Hillary Clinton condemned the company for wanting to escape United States taxes through the merger after having "begged" the government for financial help in 2008. The Johnson deal was termed "outrageous" by Fortune magazine. The firm estimated that it would save about US$150 million a year by avoiding American taxes.

=== Tyco international scandal ===
In 2002, former chairman and chief executive Dennis Kozlowski and former chief financial officer Mark H. Swartz were accused of the theft of more than US$150 million from the company. During their trial in March 2004, they contended the board of directors authorized it as compensation.

Kozlowski was tried twice. The first attempt was a ruled mistrial when one of the jurors was threatened by the public after being reported to have made an OK sign towards Kozlowski's lawyers. Kozlowski testified on his own behalf during the second trial, stating that his pay package was "confusing" and "almost embarrassingly big," but that he never committed a crime as the company's top executive.

On 17 June 2005, after a retrial, Kozlowski and Swartz were convicted on all but one of the more than 30 counts against them. The verdicts carry potential jail terms of up to 25 years in state prison. Kozlowski and Swartz were each sentenced to no less than eight years and four months and no more than 25 years in prison. Then in May 2007, New Hampshire Federal District Court Judge Paul Barbadoro approved a class action settlement whereby Tyco agreed to pay $2.92 billion (in conjunction with $225 million by Pricewaterhouse Coopers, their auditors) to a class of defrauded shareholders represented by Grant & Eisenhofer P.A., Schiffrin, Barroway, Topaz & Kessler, and Milberg Weiss & Bershad.

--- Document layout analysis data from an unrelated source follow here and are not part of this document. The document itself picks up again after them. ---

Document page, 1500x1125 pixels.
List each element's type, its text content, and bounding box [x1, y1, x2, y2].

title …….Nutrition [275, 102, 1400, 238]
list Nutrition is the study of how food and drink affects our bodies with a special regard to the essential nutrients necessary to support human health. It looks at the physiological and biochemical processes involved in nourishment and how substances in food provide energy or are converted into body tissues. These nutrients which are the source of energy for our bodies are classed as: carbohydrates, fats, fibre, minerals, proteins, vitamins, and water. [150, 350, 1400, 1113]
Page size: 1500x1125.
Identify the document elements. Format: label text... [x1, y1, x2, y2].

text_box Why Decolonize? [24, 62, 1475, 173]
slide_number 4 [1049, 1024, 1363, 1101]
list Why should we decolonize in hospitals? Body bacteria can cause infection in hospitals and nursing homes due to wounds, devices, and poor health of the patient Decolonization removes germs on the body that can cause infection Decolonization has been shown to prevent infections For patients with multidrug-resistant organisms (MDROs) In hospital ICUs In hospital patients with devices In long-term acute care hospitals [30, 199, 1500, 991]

On 17 January 2014, Kozlowski was granted parole from Lincoln Correctional Facility in New York City.

=== Bribery charges in China ===
In 2016, Johnson Controls agreed to pay $14.4M to settle Foreign Corrupt Practices Act charges with the SEC. According to the SEC, employees of China Marine, a subsidiary of Johnson Controls, employed sham vendors to transfer $4.9M worth of bribes to Chinese government-owned shipyards, to win over businesses and enrich themselves.